Les anciens piliers étaient construits en ciment et en pierre et, selon les archives, ne comportaient pas de renforcement métallique. Leur emplacement, leur numéro, leurs coordonnées et leur apparence constituent aujourd'hui des éléments importants pour déterminer s'ils correspondent effectivement aux monuments frontaliers originels.

Cette précision est essentielle. Un pilier retrouvé dans la brousse ne peut pas, à lui seul, être considéré comme un ancien repère colonial. Son identification doit être confrontée aux cartes historiques, aux coordonnées, aux numéros attribués aux piliers et aux autres documents d'archives. La frontière n'a d'ailleurs jamais été le résultat d'une seule opération. Des travaux supplémentaires ont été menés au fil des décennies, notamment en 1911 et en 1925, avant d'autres ajustements et opérations liées à la frontière, dont l'accord de 1976 concernant certaines portions de sa partie orientale.
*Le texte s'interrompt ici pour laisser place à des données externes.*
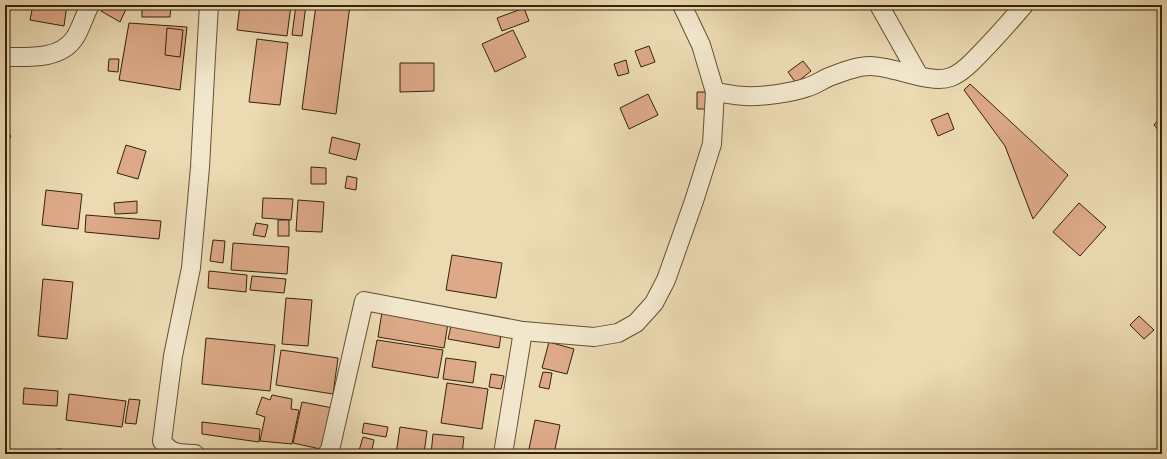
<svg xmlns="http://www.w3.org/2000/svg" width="1167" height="459" viewBox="0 0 1167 459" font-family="'Libre Bodoni',serif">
  <rect width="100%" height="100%" fill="#ebdab2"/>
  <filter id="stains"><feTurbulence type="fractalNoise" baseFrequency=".005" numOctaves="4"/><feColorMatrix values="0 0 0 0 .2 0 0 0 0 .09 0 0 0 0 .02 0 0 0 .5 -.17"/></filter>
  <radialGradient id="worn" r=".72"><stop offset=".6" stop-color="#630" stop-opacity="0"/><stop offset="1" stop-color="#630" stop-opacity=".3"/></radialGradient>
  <g fill="#dda988" stroke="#35220a">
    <polygon points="33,5 67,5 64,26 30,20"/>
    <polygon points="104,5 128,5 120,22 101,11"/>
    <polygon points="142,5 171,5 170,17 142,17"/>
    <polygon points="240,5 291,5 287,36 237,30"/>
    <polygon points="296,5 306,5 302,36 292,35"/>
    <polygon points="316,5 350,5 336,114 302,109"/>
    <polygon points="524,8 529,21 502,31 497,18"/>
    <polygon points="129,23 187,27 180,90 119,80"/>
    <polygon points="167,28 183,30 180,57 165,55"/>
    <polygon points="513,30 526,57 495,72 482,44"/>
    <polygon points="257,39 288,43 280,105 249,102"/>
    <polygon points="649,46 655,62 641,67 635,51"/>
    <polygon points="109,59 119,59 118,72 108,71"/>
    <polygon points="626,60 629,73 618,76 614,64"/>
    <polygon points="803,61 811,71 796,83 788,72"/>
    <polygon points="400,63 434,63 434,91 400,92"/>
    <polygon points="970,84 1068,175 1033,219 1005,146 964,90"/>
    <polygon points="697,92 707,92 706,109 697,109"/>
    <polygon points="648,94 658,115 629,129 620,108"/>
    <polygon points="948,113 954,129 938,136 931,120"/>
    <polygon points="1160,118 1162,120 1162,130 1160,132 1154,125"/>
    <polygon points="5,132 11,136 5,145"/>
    <polygon points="332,137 360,144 356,160 329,153"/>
    <polygon points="126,145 146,151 138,179 117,173"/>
    <polygon points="311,167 326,168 326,184 311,184"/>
    <polygon points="347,176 357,178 356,190 345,188"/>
    <polygon points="46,190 82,194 78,229 42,225"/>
    <polygon points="263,198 293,199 291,220 262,218"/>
    <polygon points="298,200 324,202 322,232 296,231"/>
    <polygon points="137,201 137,213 115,214 114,203"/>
    <polygon points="1079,203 1106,227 1080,256 1053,232"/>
    <polygon points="86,215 161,221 159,239 85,232"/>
    <rect x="278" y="220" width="11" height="16"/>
    <polygon points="256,223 268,225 265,237 253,235"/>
    <polygon points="213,240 225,241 223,263 210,261"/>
    <polygon points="233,243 289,247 287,274 231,270"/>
    <polygon points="452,255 502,263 496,298 446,290"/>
    <polygon points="209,271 247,275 246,292 208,288"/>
    <polygon points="252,276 286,279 284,293 250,290"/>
    <polygon points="43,279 73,282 67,339 38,336"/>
    <polygon points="286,298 312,300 308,346 282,344"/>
    <polygon points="382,312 448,323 444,348 378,337"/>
    <polygon points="1139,316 1154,330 1144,339 1130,325"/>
    <polygon points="451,326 501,335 499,348 448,339"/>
    <polygon points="206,338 275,345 270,391 202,384"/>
    <polygon points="377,340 443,350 438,378 372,367"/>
    <polygon points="549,342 574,349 567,374 542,368"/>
    <polygon points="281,350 338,358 333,394 276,385"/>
    <polygon points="446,358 476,362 473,383 443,379"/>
    <polygon points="543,372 552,373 549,389 539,387"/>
    <polygon points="491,374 504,376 501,389 489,387"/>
    <polygon points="447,383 488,389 482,429 441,423"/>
    <polygon points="24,388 58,391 57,406 23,404"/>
    <polygon points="69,394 126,401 122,427 66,420"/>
    <polygon points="272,395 292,399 291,409 299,410 292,444 260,441 265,417 256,414 262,397 270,400"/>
    <polygon points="129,399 140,400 136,424 125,423"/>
    <polygon points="302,402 333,408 325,450 293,443"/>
    <polygon points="535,420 560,425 554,454 528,454"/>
    <polygon points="202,422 260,429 259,442 202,434"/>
    <polygon points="364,423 388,427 386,437 362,433"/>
    <polygon points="400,427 427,431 424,454 396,454"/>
    <polygon points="433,434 464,437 462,454 431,454"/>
    <polygon points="363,437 374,440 371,454 358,454"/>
    <polygon points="57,449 96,452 95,454 56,454"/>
  </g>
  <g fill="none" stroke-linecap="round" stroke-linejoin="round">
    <defs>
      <g id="street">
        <polyline points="879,5 919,76"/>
        <path d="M5,57c23,0 54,3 69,-18 7,-10 10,-23 16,-34"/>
        <path d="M715,92c9,1 20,4 30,4 17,1 46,-3 63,-9 7,-2 14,-7 21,-10 13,-5 28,-11 41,-11 24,0 60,19 81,11 8,-3 16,-10 22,-16 18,-18 35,-37 51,-56"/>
        <path d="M195,454c-14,-1 -24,1 -33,-13l11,-85 18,-88 9,-101 6,-111 3,-51"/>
        <polyline points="327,454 330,450 364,301 523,331 594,337 618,333 636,323 654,303 666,280 694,201 712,144 715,92 701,45 682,5"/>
        <polyline points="503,454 523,331"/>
      </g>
    </defs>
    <use href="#street" stroke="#625034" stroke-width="20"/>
    <use href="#street" stroke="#f2e7cd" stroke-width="18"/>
  </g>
  <rect width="1167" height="459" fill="none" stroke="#ebdab2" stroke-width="20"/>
  <rect x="6" y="6" width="1155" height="447" fill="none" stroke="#35220a" stroke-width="2"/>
  <rect x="10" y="10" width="1147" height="439" fill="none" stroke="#35220a"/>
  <rect width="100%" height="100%" filter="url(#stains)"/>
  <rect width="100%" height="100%" fill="url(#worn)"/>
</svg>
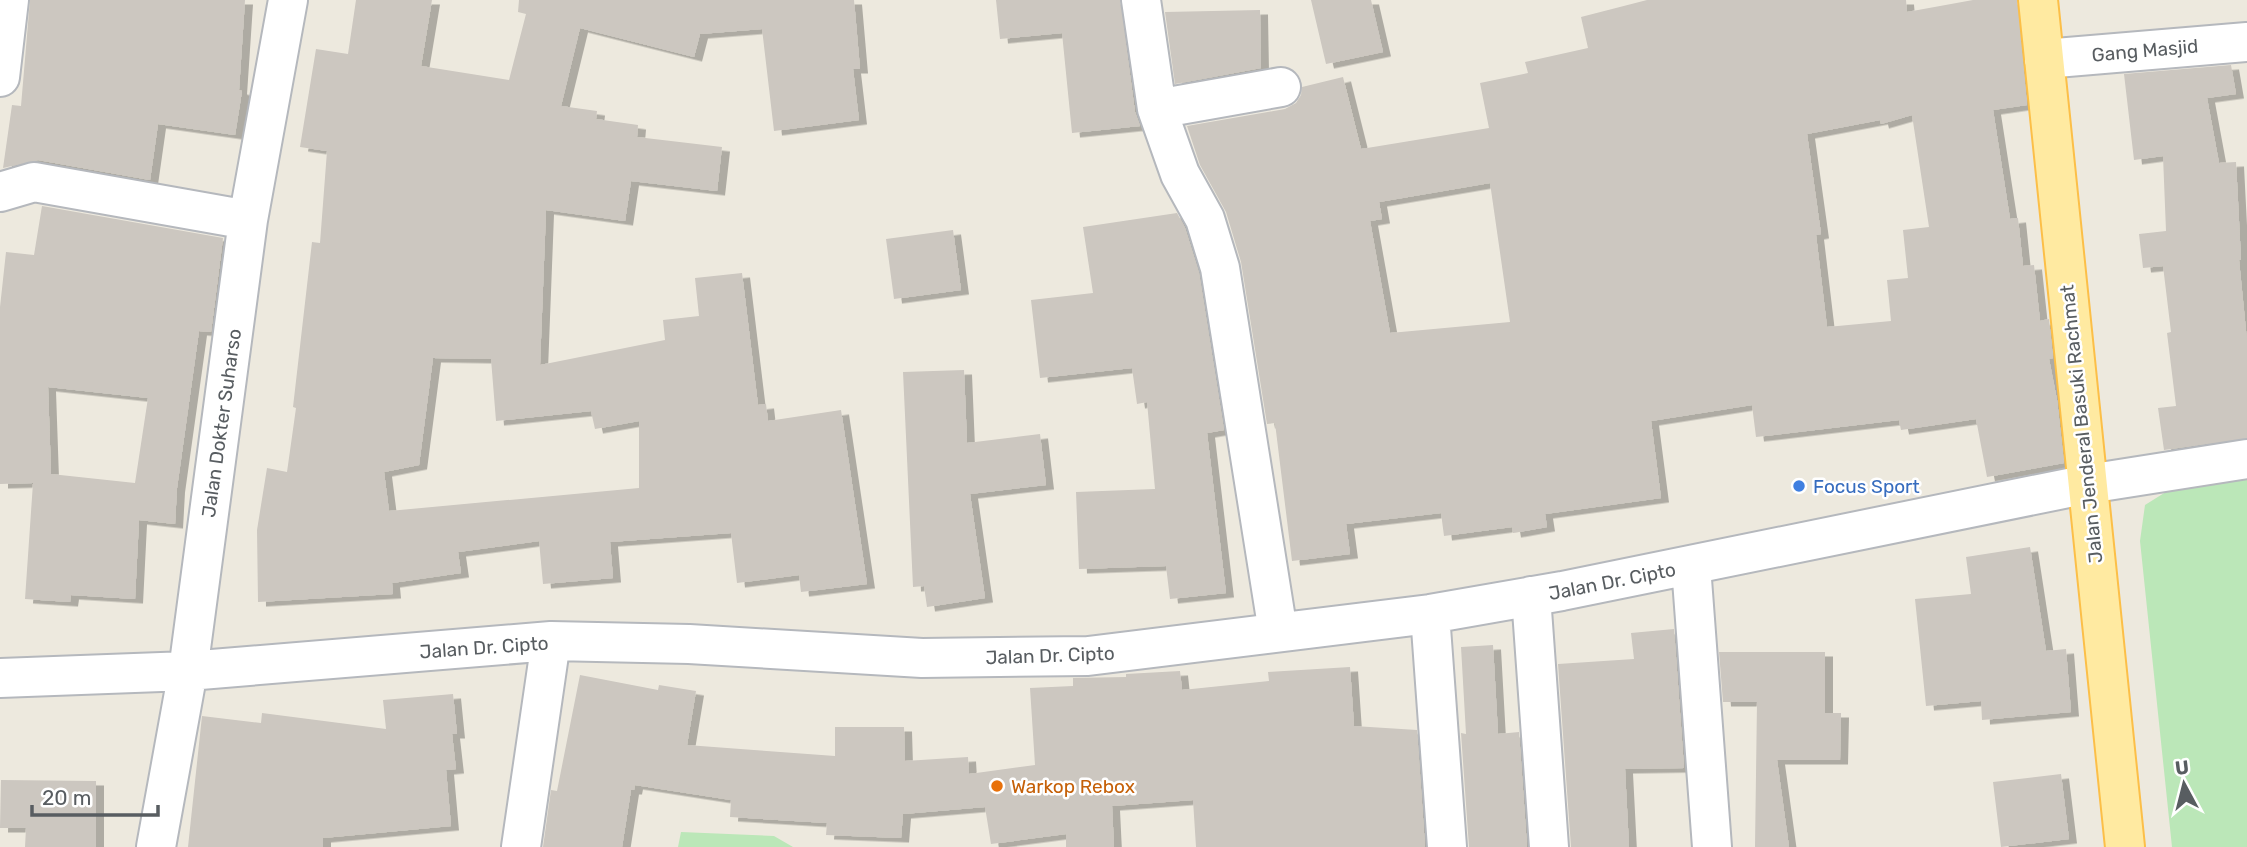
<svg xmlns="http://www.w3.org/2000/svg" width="2247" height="847" font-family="Rubik,sans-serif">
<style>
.green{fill:#bbe7b8}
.building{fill:#ccc7c0;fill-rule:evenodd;filter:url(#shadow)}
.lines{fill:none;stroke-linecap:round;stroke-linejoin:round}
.minor-casing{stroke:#b5b8bd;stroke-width:42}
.major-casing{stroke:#fcbf48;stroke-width:42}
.minor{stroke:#fff;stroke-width:38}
.major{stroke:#ffeaa1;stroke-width:38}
.shop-dot{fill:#3f7fe0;stroke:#fff;stroke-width:2.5}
.food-dot{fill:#e8710a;stroke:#fff;stroke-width:2.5}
.labels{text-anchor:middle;stroke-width:5;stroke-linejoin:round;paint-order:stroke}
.street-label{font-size:19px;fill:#585d61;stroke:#fff}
.shop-label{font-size:19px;fill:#366cbe;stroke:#fff;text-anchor:start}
.food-label{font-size:19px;fill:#c56008;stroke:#fff;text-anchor:start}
</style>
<defs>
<filter id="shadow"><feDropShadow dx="8" dy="4.5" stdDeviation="0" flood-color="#0004"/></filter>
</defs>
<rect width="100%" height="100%" fill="#ede9de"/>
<!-- green -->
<path class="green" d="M2247 477V847H2172L2140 541 2145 505 2169 490Z
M681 832 774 836 793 847H678Z"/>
<!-- building -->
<path class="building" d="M30 0H245L239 90 242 91 235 135 158 124 150 180 38 160 3 168 12 105 21 106Z
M356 0H432L421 66 509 80 526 14 518 12 519 0H854L860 69H853L859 120 774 131 762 29 700 34 694 57 580 28 561 106 597 111 596 119 638 125 637 137 722 147 717 191 631 181 625 221 546 210 540 365 665 340 663 320 699 316 695 278 742 273 758 405 766 404 768 421 841 410 867 584 801 592 799 575 737 583 731 533 610 542 613 578 543 584 539 541 458 552 461 573 392 583 393 594 258 602 257 530 267 468 287 472 296 408 293 407 312 242 320 243 327 151 300 147 316 49 348 54ZM433 358 491 359 496 421 591 411 595 429 639 421V488L389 511 384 472 419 465Z
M996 0H1120L1135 112 1140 126 1072 133 1062 33 1000 39Z
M1311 0H1371L1383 52 1326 64Z
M1647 0H1906L1907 12 1973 0H2017L2027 105 1993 110 2010 219 2018 218 2023 266 2034 265 2040 321 2049 319 2053 358 2049 359 2057 400 2064 463 1987 477 1976 419 1901 430 1899 420 1756 437 1752 405 1651 421 1661 498 1545 514 1547 527 1513 533 1512 527 1444 536 1441 513 1346 524 1350 554 1292 561 1275 423 1267 424 1241 262 1226 212 1200 165 1187 126 1285 109 1296 103 1301 95 1302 87 1343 77 1361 149 1489 128 1480 83 1528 73 1525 62 1588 48 1581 17ZM1912 115 1929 227 1903 230 1908 278 1887 280 1891 321 1827 327 1816 235 1821 234 1807 134 1880 120 1881 124ZM1490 183 1510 322 1390 333 1370 221 1382 219 1379 202Z
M1260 10 1261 68 1175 84 1165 12Z
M2231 65 2236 94 2207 98 2219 163 2236 162 2241 260H2239L2247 341V438L2164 450 2158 408 2176 406 2167 333 2171 332 2163 266 2143 268 2139 234 2166 231 2163 156 2134 160 2124 74Z
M42 206 223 238 211 332 199 331 177 488 175 524 139 520 135 599 71 595 70 602 25 599 33 483 0 484V307L6 252 34 255ZM48 387 148 398 135 483 51 474Z
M1177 213 1185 228 1199 273 1224 430 1207 433 1226 593 1170 599 1166 566 1079 569 1076 492 1155 489 1147 402 1137 404 1132 368 1040 378 1031 300 1093 293 1083 227Z
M953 230 961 290 894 299 886 239Z
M964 370 967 443 1040 434 1046 485 970 494 985 598 927 607 924 586 913 587 903 372Z
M2030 547 2046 651 2066 649 2071 712 1982 720 1981 701 1926 706 1915 599 1971 594 1966 557Z
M1674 629 1684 768 1625 769 1629 847H1571L1558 664 1634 659 1631 633Z
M1493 645 1498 734 1519 732 1527 847H1469L1461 733 1466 734 1461 647Z
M1719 652H1825V713H1841L1840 760H1777L1789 847H1755L1757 702H1723Z
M1350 667 1354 726 1417 730 1425 847H1196L1193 800 1112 806 1114 847H1066V834L991 844 985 807 903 814 901 838 826 835 827 823 730 817 731 800 635 785 634 790H631L622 847H543L551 790 557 791 580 675 658 690 659 685 696 691 687 745 835 756V727H904L905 761 968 757 969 774 1035 765 1030 688 1073 686V678L1126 677V674L1180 671 1182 690 1269 681 1268 672Z
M453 694 457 734H452L456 769 446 770 451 826 323 838V847H188L202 716 261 723 262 713 386 729 383 700Z
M2061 774 2069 839 2001 847 1993 782Z
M1 780 96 781V847H25L26 828H0Z"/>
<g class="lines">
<defs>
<path id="minor" d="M1141 0 1157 109 1180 174 1205 219 1220 268 1278 632
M2044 59 2247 42
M0 77 9 0
M1157 109 1281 87
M0 192 34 182 248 220
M1691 566 1712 847
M1531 596 1549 847
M1430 614 1447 847
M0 678 188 671 551 641 689 644 922 658 1088 656 1430 614 1562 591 2088 484 2247 459
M156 847 188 671 248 220 288 0
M521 847 551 641"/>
<path id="major" d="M2038 0 2125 847"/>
</defs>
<!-- minor casing -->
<use href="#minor" class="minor-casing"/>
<!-- major casing -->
<use href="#major" class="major-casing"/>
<!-- minor -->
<use href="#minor" class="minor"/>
<!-- major -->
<use href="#major" class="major"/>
</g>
<!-- markers -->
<circle class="shop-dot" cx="1799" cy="486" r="7"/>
<circle class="food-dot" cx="997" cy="786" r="7"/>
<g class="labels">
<!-- street labels -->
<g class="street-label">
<text transform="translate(2145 50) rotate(-5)" y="7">Gang Masjid</text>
<text transform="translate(221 423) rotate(-82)" y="7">Jalan Dokter Suharso</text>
<text transform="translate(2081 424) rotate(-96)" y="7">Jalan Jenderal Basuki Rachmat</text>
<text transform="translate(1612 581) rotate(-11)" y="7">Jalan Dr. Cipto</text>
<text transform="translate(484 647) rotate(-4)" y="7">Jalan Dr. Cipto</text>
<text transform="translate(1050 655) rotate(-2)" y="7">Jalan Dr. Cipto</text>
</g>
<!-- shop labels -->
<g class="shop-label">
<text x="1813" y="493">Focus Sport</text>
</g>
<!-- food labels -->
<g class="food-label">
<text x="1011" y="793">Warkop Rebox</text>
</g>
</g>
<!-- north arrow -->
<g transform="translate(2184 784) rotate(353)" stroke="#ffffff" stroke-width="5" paint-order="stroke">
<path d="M0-5L12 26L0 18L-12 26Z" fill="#585d61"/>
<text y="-10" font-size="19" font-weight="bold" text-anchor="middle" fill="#585d61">U</text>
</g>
<!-- scale -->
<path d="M32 805v10h126v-10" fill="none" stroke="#585d61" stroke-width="3.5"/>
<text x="42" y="805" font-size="21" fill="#585d61" stroke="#ffffff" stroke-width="5" paint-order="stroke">20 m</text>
</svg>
La densification actuelle doit donc être comprise comme la continuation d'un processus historique plutôt que comme la création d'une nouvelle frontière.

L'ombre de Bulock

L'importance de cette opération prend une dimension particulière après l'incident de Bulock, dans le Foñi, en juillet dernier. Le 16 juillet, des soldats sénégalais ont démoli une partie de la clôture entourant une installation militaire gambienne à Bulock. Le gouvernement gambien avait alors dénoncé une action menée sans consultation préalable, la qualifiant de « profondément provocatrice » et « totalement inacceptable ».

L'épisode avait exposé de manière spectaculaire les conséquences concrètes d'une frontière dont certains segments et repères demeurent sujets à interprétation. Mais les développements intervenus depuis ont également apporté un élément important au débat. En septembre, le ministre gambien des Collectivités locales et des Terres, Hamat Bah, a déclaré devant l'Assemblée nationale que la clôture de Bulock avait en réalité été construite sur des terres considérées comme sénégalaises.

Cette reconnaissance officielle donne une portée supplémentaire aux travaux actuellement menés. Elle souligne que la question n'est pas seulement celle de savoir où les deux pays pensent que passe la frontière, mais de confronter les installations existantes, les repères physiques et les documents historiques afin d'établir avec précision où elle passe réellement. L'incident de Bulock avait également montré les risques d'une gestion unilatérale des questions frontalières. Le gouvernement gambien avait insisté sur la nécessité de traiter ces différends par les mécanismes militaires et diplomatiques bilatéraux existants.

Vers une frontière mieux documentée

La densification vise précisément à réduire ce type d'incertitude. Les piliers historiques constituent les principaux points de référence. Les opérations actuelles permettent ensuite de les retrouver, de les vérifier et, lorsque cela est nécessaire, de multiplier les repères entre ces points afin que la frontière soit plus clairement identifiable sur le terrain. La découverte des 20 anciens piliers offre ainsi aux deux pays l'occasion de confronter la réalité du terrain aux archives historiques et de construire une base documentaire plus complète de leur frontière commune.

Le rapport issu de cette première phase devrait être transmis aux gouvernements gambien et sénégalais. Il devrait répertorier les piliers et autres marqueurs retrouvés et formuler des recommandations sur les prochaines étapes de la démarcation et de la densification. Au-delà de l'exercice technique, l'enjeu est politique et sécuritaire. Pour deux pays liés par une histoire, une géographie et des relations humaines exceptionnellement étroites, une frontière clairement matérialisée réduit le risque de malentendus entre populations, agriculteurs, forces de sécurité et autorités locales.

Après Bulock, la redécouverte de ces anciens repères pourrait donc contribuer à transformer un différend potentiellement sensible en un processus plus méthodique : retourner aux archives, vérifier les coordonnées, retrouver les monuments historiques, et, surtout, établir sur le terrain une ligne frontalière que les deux États puissent reconnaître et gérer conjointement.